Please go line by line and repeat the data below exactly, with no images.

--- Available data ---

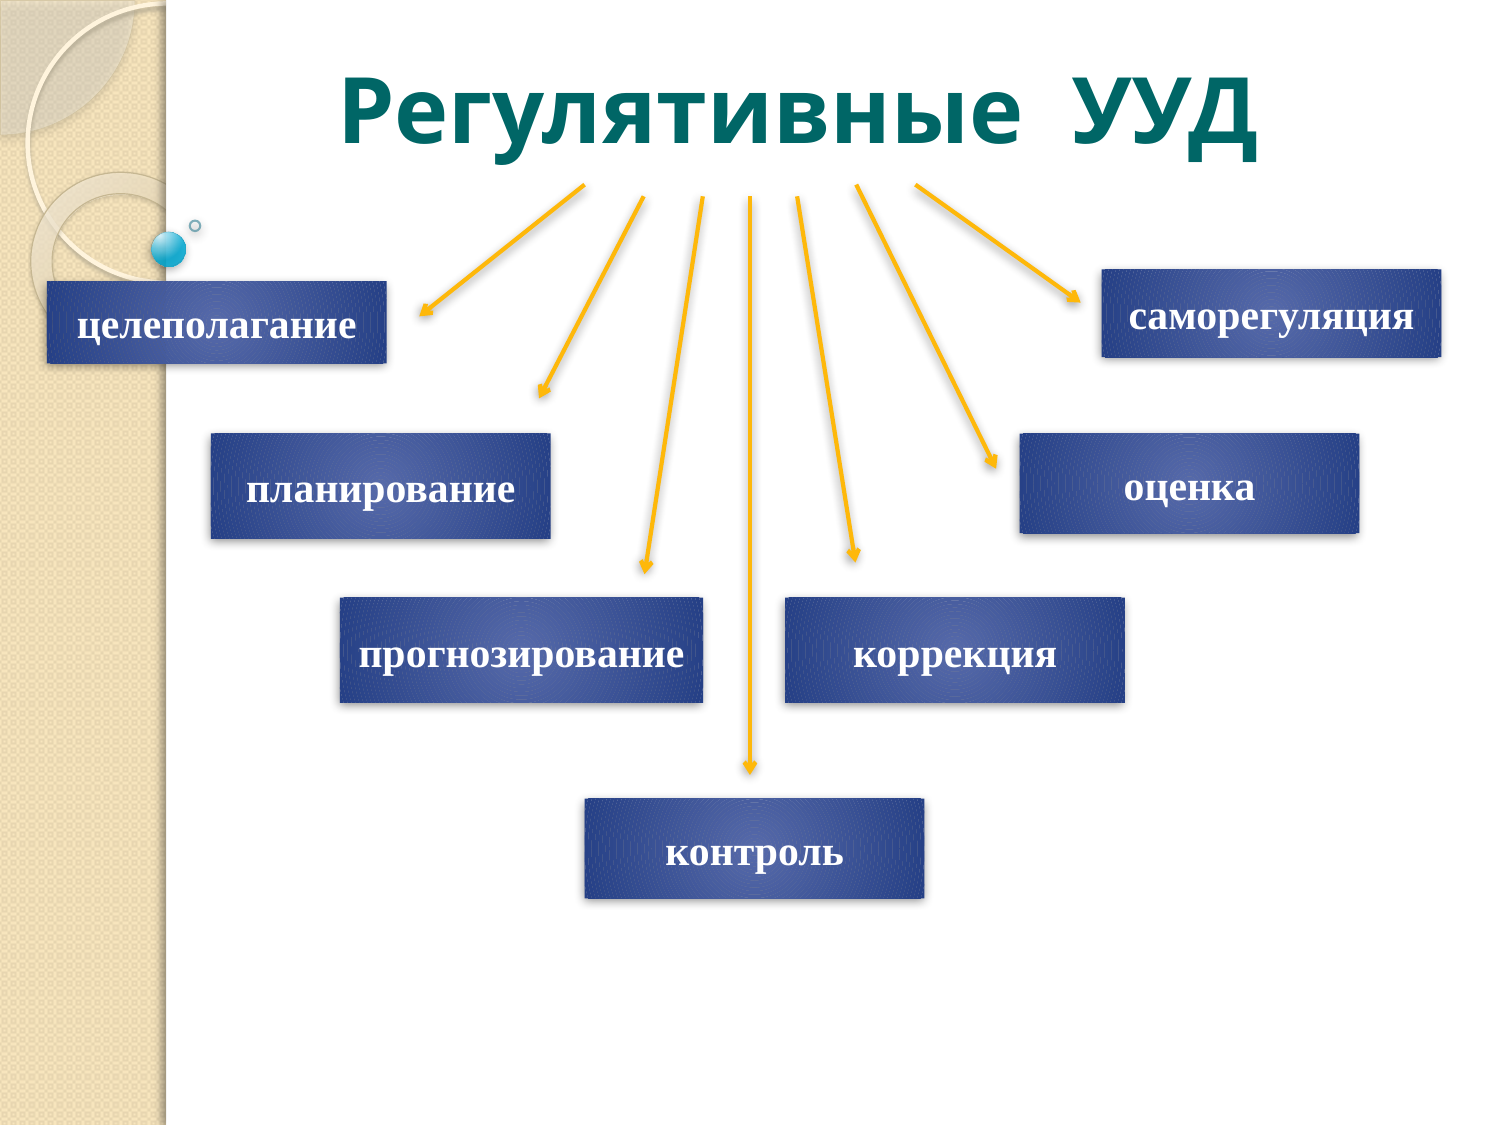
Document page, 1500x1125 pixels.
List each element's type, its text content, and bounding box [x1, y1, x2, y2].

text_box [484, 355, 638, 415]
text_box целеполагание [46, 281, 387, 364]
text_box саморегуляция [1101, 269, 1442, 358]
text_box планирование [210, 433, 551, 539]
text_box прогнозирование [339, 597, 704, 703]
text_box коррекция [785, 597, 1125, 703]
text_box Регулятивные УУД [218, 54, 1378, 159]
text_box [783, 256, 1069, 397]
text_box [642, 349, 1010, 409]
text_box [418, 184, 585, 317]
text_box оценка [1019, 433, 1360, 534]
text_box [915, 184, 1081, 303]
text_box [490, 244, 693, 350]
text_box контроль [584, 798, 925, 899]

---

§ **Your response**
Document page, 1500x1125 pixels.
List each element's type, its text content, and bounding box [x1, y1, x2, y2].

text_box [484, 355, 638, 415]
text_box целеполагание [46, 281, 387, 364]
text_box саморегуляция [1101, 269, 1442, 358]
text_box планирование [210, 433, 551, 539]
text_box прогнозирование [339, 597, 704, 703]
text_box коррекция [785, 597, 1125, 703]
text_box Регулятивные УУД [218, 54, 1378, 159]
text_box [783, 256, 1069, 397]
text_box [642, 349, 1010, 409]
text_box [418, 184, 585, 317]
text_box оценка [1019, 433, 1360, 534]
text_box [915, 184, 1081, 303]
text_box [490, 244, 693, 350]
text_box контроль [584, 798, 925, 899]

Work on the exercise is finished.